━━ THE INPUT

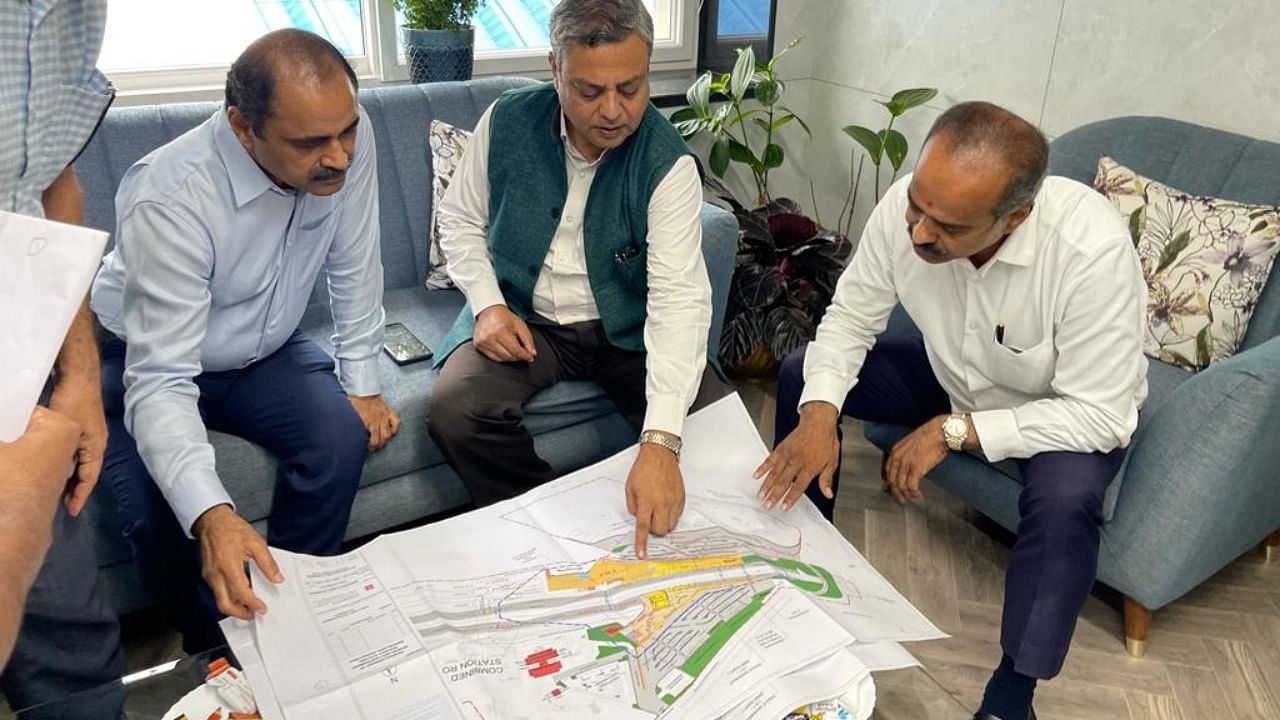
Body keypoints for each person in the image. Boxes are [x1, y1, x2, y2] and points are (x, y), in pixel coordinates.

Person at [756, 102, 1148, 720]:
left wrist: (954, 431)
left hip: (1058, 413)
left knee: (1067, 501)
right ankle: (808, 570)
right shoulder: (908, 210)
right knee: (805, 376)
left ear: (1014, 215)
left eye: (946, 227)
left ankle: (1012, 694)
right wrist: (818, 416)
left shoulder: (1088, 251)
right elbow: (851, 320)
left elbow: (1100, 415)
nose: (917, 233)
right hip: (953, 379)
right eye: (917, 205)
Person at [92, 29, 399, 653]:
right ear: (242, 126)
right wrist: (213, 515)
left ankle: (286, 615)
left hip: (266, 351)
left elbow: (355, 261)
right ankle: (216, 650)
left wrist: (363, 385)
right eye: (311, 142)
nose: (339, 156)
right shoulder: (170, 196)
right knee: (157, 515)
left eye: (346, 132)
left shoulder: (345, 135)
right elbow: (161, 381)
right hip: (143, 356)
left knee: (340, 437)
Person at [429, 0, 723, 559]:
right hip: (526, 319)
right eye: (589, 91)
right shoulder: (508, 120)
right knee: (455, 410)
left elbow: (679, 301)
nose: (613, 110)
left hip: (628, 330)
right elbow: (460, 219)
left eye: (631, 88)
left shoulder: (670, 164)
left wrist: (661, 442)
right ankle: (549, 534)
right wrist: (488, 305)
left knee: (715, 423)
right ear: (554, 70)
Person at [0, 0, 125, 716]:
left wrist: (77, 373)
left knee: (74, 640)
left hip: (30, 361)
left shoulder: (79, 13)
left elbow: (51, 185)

━━━━
━━ THE INPUT

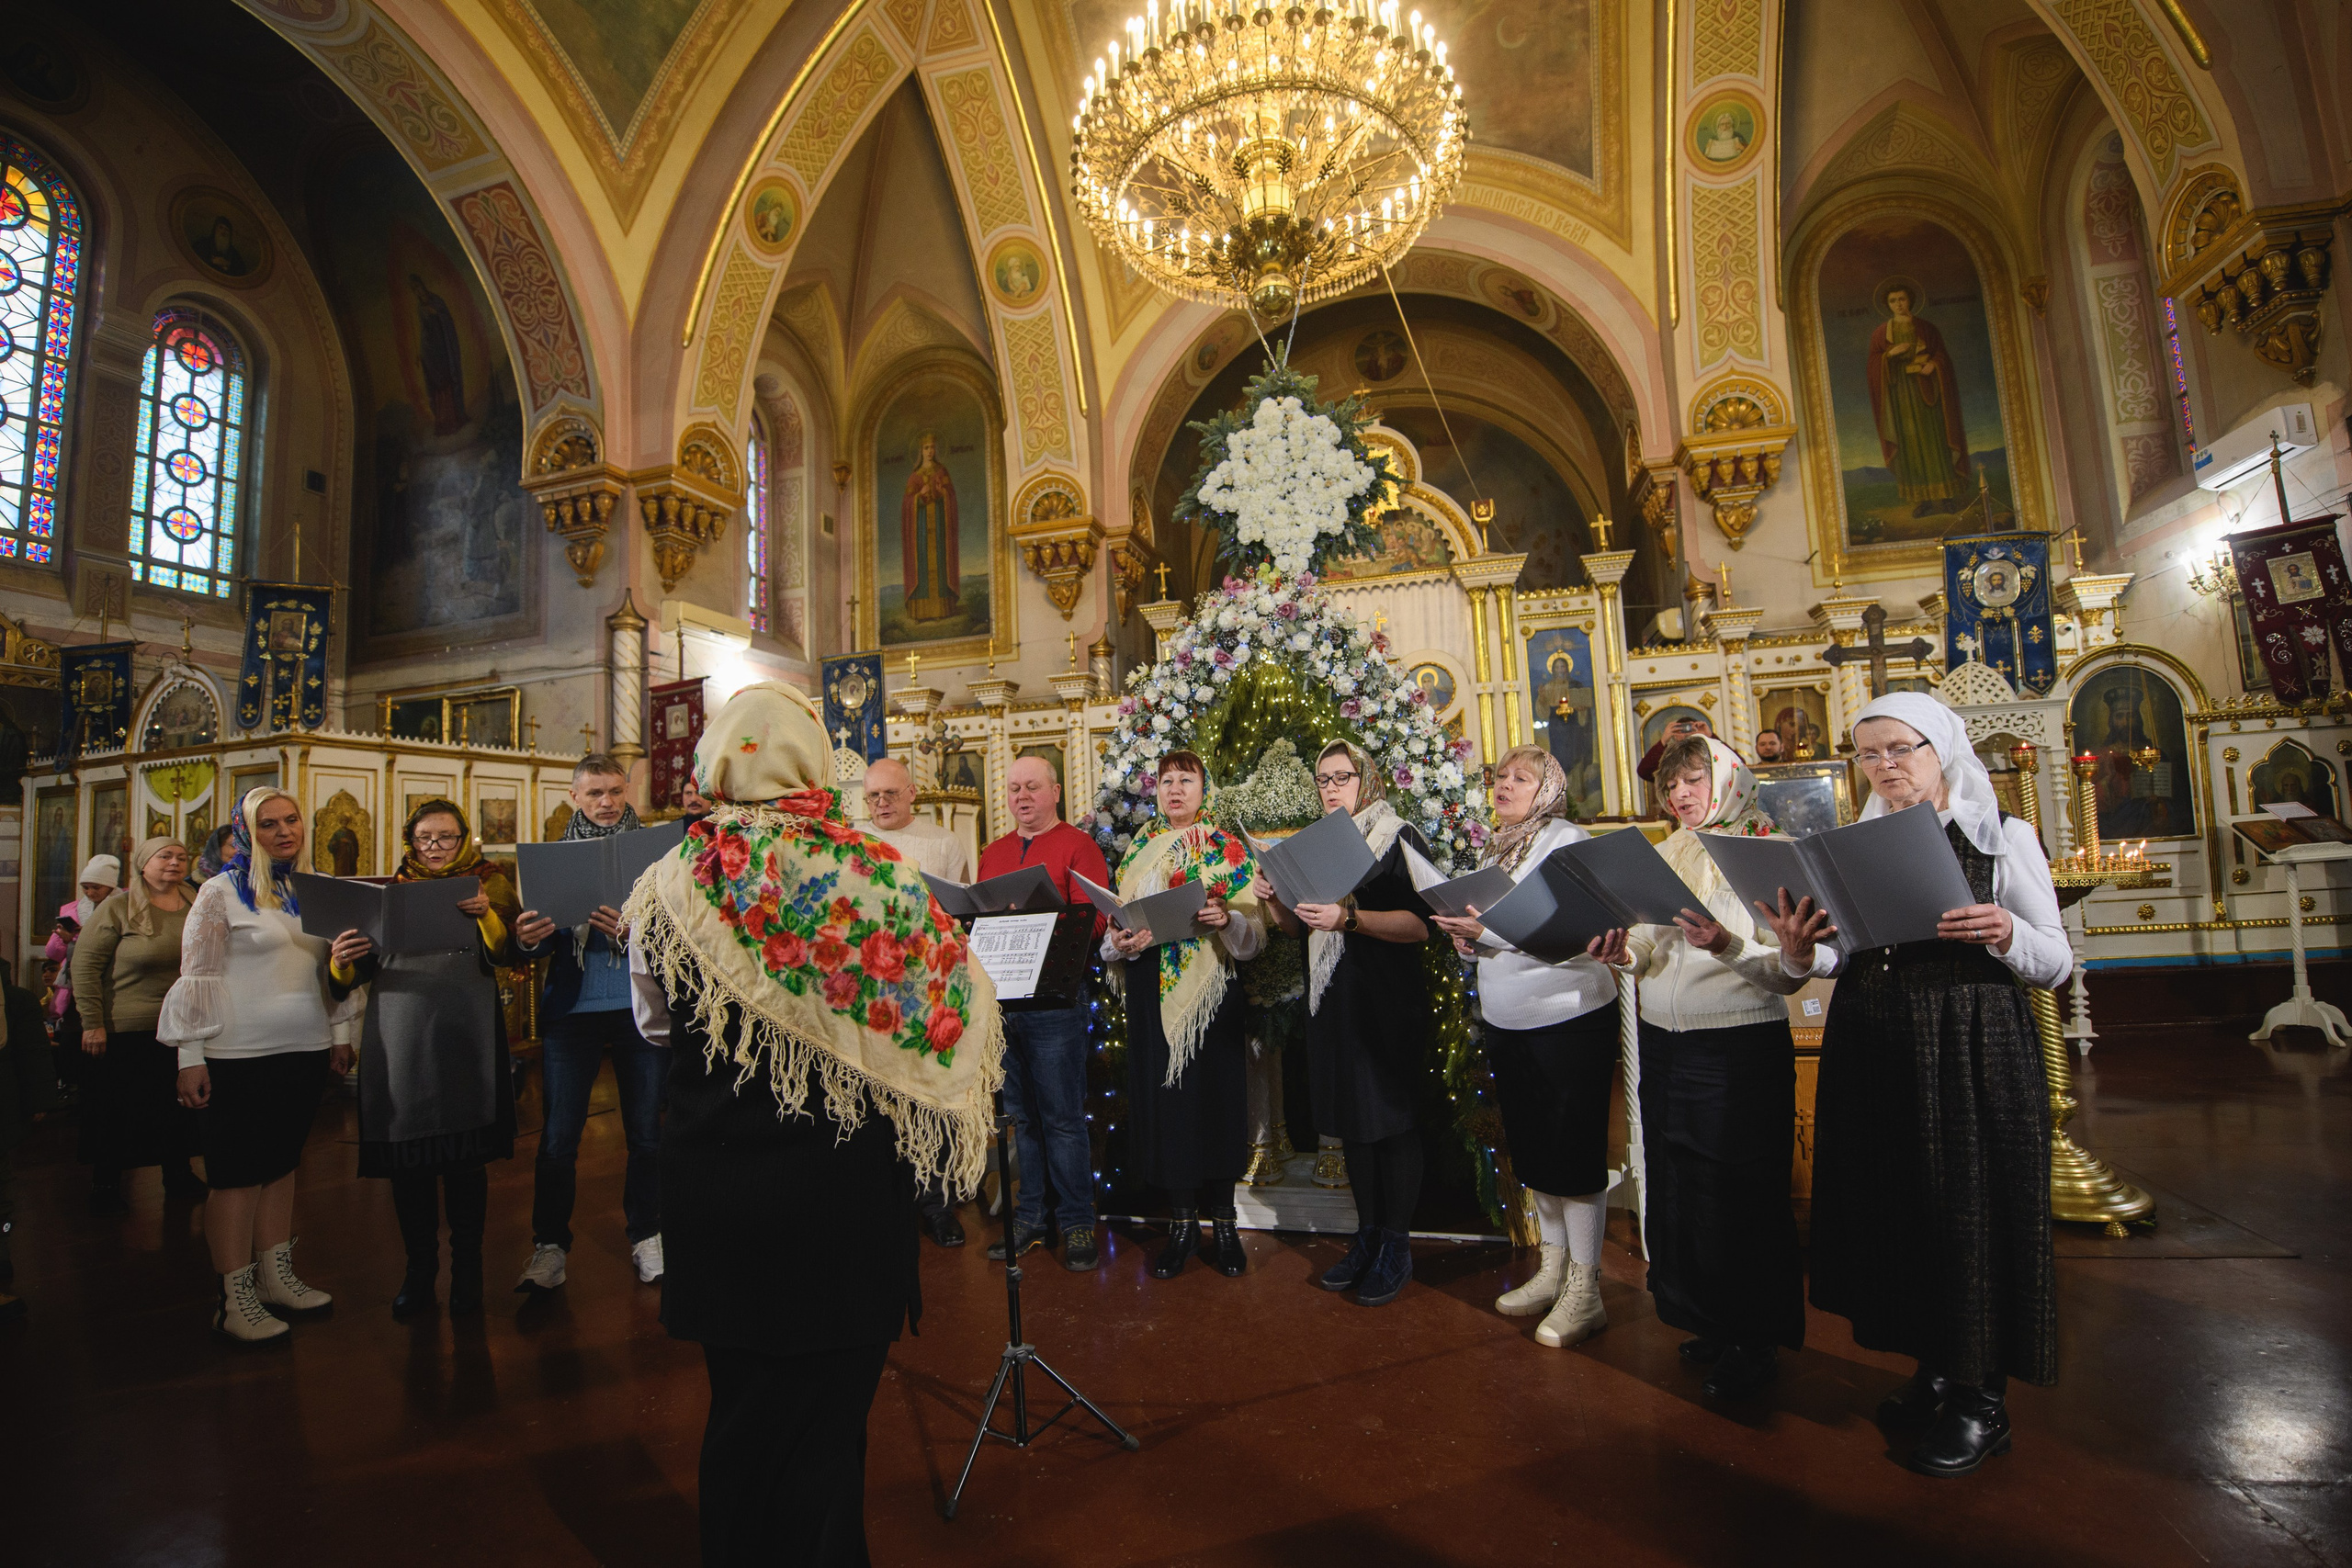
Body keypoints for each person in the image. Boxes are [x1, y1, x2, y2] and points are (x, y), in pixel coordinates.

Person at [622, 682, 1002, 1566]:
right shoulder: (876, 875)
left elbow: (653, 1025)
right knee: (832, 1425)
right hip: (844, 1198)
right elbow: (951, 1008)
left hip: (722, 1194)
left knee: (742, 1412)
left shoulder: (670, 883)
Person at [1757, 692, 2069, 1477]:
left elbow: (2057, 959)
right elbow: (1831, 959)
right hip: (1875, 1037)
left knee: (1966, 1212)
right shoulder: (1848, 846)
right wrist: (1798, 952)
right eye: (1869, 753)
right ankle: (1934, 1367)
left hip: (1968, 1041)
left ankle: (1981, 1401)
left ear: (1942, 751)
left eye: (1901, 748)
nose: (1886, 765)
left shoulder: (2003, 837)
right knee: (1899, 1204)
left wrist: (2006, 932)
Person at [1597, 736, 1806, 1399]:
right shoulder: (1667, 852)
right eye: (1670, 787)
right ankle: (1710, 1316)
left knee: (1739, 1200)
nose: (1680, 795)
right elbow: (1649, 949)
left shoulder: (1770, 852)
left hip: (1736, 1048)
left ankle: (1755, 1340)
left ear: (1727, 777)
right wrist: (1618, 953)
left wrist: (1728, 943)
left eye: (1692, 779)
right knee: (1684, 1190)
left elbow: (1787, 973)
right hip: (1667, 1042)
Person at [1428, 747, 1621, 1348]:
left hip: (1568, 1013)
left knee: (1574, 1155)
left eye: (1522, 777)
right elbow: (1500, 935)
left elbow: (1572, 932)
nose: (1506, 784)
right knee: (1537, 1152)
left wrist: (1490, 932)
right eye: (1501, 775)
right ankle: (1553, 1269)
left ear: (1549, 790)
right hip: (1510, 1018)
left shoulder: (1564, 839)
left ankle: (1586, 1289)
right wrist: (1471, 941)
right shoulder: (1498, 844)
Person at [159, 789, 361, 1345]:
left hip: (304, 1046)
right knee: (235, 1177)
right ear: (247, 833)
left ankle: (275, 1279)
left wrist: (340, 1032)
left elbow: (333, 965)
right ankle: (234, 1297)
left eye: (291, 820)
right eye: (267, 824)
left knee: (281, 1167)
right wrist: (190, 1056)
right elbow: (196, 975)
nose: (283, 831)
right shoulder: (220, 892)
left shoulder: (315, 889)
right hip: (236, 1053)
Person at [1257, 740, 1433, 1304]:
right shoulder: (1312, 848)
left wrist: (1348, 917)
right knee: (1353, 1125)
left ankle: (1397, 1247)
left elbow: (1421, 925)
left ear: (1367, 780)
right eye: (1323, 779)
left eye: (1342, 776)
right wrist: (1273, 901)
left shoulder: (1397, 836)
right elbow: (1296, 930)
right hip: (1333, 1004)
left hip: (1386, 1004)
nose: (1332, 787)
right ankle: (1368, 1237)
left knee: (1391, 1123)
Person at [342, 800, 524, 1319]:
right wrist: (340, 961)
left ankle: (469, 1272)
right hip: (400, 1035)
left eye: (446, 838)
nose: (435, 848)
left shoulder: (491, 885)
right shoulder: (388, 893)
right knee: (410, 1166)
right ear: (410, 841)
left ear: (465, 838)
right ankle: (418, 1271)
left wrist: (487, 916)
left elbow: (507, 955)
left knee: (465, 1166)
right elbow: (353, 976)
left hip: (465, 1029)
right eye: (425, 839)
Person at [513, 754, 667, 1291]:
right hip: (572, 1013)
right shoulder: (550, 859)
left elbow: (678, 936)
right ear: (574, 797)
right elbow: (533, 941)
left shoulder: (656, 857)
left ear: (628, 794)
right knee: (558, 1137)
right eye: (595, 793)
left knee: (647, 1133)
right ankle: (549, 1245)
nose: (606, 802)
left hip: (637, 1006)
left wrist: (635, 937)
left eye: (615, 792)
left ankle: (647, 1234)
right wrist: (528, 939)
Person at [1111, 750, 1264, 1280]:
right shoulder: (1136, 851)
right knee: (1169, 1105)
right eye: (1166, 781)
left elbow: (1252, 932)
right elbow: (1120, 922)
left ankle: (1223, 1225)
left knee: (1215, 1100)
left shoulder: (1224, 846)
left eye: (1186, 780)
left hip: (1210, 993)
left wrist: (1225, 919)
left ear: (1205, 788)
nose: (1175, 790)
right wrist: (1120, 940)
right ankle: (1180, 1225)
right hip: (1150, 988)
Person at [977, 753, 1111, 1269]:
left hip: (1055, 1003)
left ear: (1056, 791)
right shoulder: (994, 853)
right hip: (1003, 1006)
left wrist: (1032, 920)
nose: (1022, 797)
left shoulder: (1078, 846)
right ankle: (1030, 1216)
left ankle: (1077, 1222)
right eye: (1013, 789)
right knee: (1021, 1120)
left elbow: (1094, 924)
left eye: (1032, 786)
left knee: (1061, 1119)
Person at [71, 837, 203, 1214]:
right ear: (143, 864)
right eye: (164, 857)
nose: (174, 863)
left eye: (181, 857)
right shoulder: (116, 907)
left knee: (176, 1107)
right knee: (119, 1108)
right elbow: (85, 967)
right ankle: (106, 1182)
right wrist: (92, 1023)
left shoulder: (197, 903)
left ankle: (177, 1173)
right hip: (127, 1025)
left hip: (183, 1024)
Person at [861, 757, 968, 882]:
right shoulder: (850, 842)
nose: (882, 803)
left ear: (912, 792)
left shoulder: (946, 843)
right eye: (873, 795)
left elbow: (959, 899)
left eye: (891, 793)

━━━━

Could you write out, exactly as they stand, only the lines above that begin at the line with "nose: (1680, 795)" and stop after the line with "right shoulder: (220, 892)"?

nose: (1680, 795)
right elbow: (1649, 949)
left shoulder: (1770, 852)
left hip: (1736, 1048)
left ankle: (1755, 1340)
left ear: (1727, 777)
right wrist: (1618, 953)
left wrist: (1728, 943)
left eye: (1692, 779)
right knee: (1684, 1190)
left elbow: (1787, 973)
right hip: (1667, 1042)
Person at [1428, 747, 1621, 1348]:
left hip: (1568, 1013)
left knee: (1574, 1155)
left eye: (1522, 777)
right elbow: (1500, 935)
left elbow: (1572, 932)
nose: (1506, 784)
right knee: (1537, 1152)
left wrist: (1490, 932)
right eye: (1501, 775)
right ankle: (1553, 1269)
left ear: (1549, 790)
right hip: (1510, 1018)
left shoulder: (1564, 839)
left ankle: (1586, 1289)
right wrist: (1471, 941)
right shoulder: (1498, 844)
Person at [159, 789, 361, 1345]:
left hip: (304, 1046)
right knee: (235, 1177)
right ear: (247, 833)
left ankle: (275, 1279)
left wrist: (340, 1032)
left elbow: (333, 965)
right ankle: (234, 1297)
left eye: (291, 820)
right eye: (267, 824)
left knee: (281, 1167)
right wrist: (190, 1056)
right elbow: (196, 975)
nose: (283, 831)
right shoulder: (220, 892)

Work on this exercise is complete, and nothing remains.